┌────────

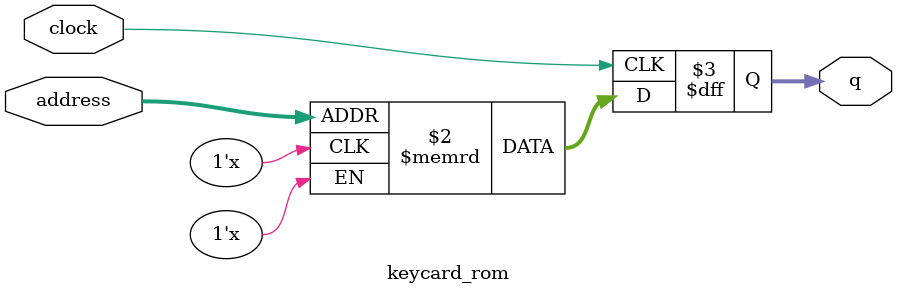
<source format=sv>
module keycard_rom (
	input logic clock,
	input logic [8:0] address,
	output logic [3:0] q
);

logic [3:0] memory [0:399] /* synthesis ram_init_file = "./keycard.mif" */;

always_ff @ (posedge clock) begin
	q <= memory[address];
end

endmodule

</source>
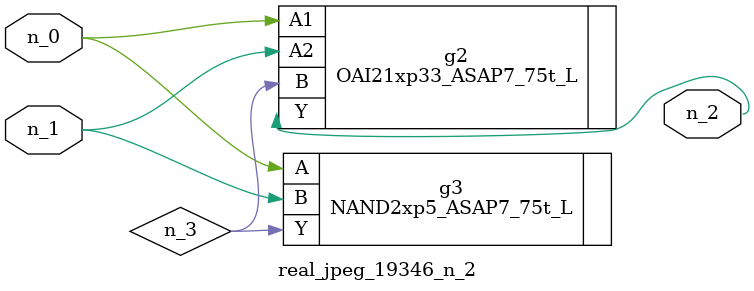
<source format=v>
module real_jpeg_19346_n_2 (n_1, n_0, n_2);

input n_1;
input n_0;

output n_2;

wire n_3;

OAI21xp33_ASAP7_75t_L g2 ( 
.A1(n_0),
.A2(n_1),
.B(n_3),
.Y(n_2)
);

NAND2xp5_ASAP7_75t_L g3 ( 
.A(n_0),
.B(n_1),
.Y(n_3)
);


endmodule
</source>
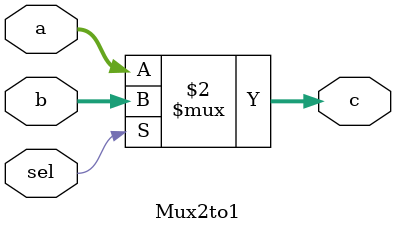
<source format=sv>
module Mux2to1(a, b, sel, c);
	parameter WIDTH = 4;	
	input [WIDTH-1:0] a, b;
	input sel;
	output [WIDTH-1:0] c;
	assign c = (sel==1) ? b : a;
endmodule

</source>
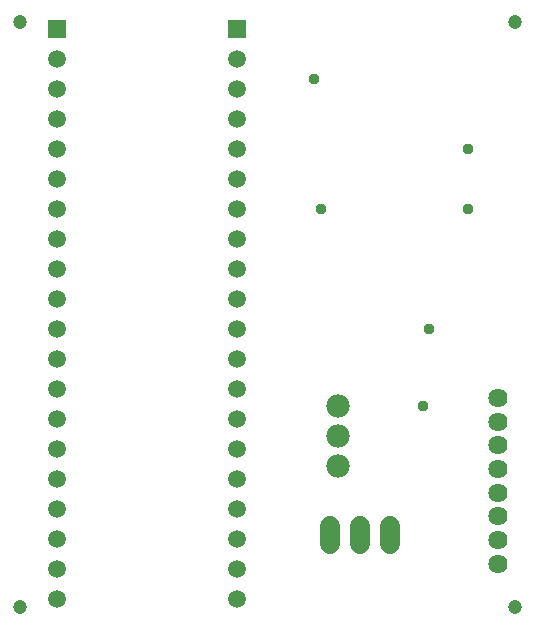
<source format=gbr>
G04 EAGLE Gerber RS-274X export*
G75*
%MOMM*%
%FSLAX34Y34*%
%LPD*%
%INSoldermask Bottom*%
%IPPOS*%
%AMOC8*
5,1,8,0,0,1.08239X$1,22.5*%
G01*
%ADD10C,1.203200*%
%ADD11R,1.511200X1.511200*%
%ADD12C,1.511200*%
%ADD13C,1.711200*%
%ADD14C,1.625600*%
%ADD15C,1.981200*%
%ADD16C,0.959600*%


D10*
X19050Y44450D03*
X438150Y44450D03*
X19050Y539750D03*
X438150Y539750D03*
D11*
X50800Y533400D03*
D12*
X50800Y508000D03*
X50800Y482600D03*
X50800Y457200D03*
X50800Y431800D03*
X50800Y406400D03*
X50800Y381000D03*
X50800Y355600D03*
X50800Y330200D03*
X50800Y304800D03*
X50800Y279400D03*
X50800Y254000D03*
X50800Y228600D03*
X50800Y203200D03*
X50800Y177800D03*
X50800Y152400D03*
X50800Y127000D03*
X50800Y101600D03*
X50800Y76200D03*
X50800Y50800D03*
X203200Y50800D03*
X203200Y76200D03*
X203200Y101600D03*
X203200Y127000D03*
X203200Y152400D03*
X203200Y177800D03*
X203200Y203200D03*
X203200Y228600D03*
X203200Y254000D03*
X203200Y279400D03*
X203200Y304800D03*
X203200Y330200D03*
X203200Y355600D03*
X203200Y381000D03*
X203200Y406400D03*
X203200Y431800D03*
X203200Y457200D03*
X203200Y482600D03*
X203200Y508000D03*
D11*
X203200Y533400D03*
D13*
X332740Y112950D02*
X332740Y97870D01*
X307340Y97870D02*
X307340Y112950D01*
X281940Y112950D02*
X281940Y97870D01*
D14*
X424180Y81130D03*
X424180Y101130D03*
X424180Y121130D03*
X424180Y141130D03*
X424180Y161130D03*
X424180Y181130D03*
X424180Y201130D03*
X424180Y221130D03*
D15*
X288290Y163830D03*
X288290Y189230D03*
X288290Y214630D03*
D16*
X360680Y214630D03*
X267970Y491490D03*
X398780Y381000D03*
X274320Y381000D03*
X398780Y431800D03*
X365760Y279400D03*
M02*

</source>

└────────

- **Task objective**
In the data above, which lines include "memory"? Return those lines.

- **Task output**
logic [3:0] memory [0:399] /* synthesis ram_init_file = "./keycard.mif" */;
	q <= memory[address];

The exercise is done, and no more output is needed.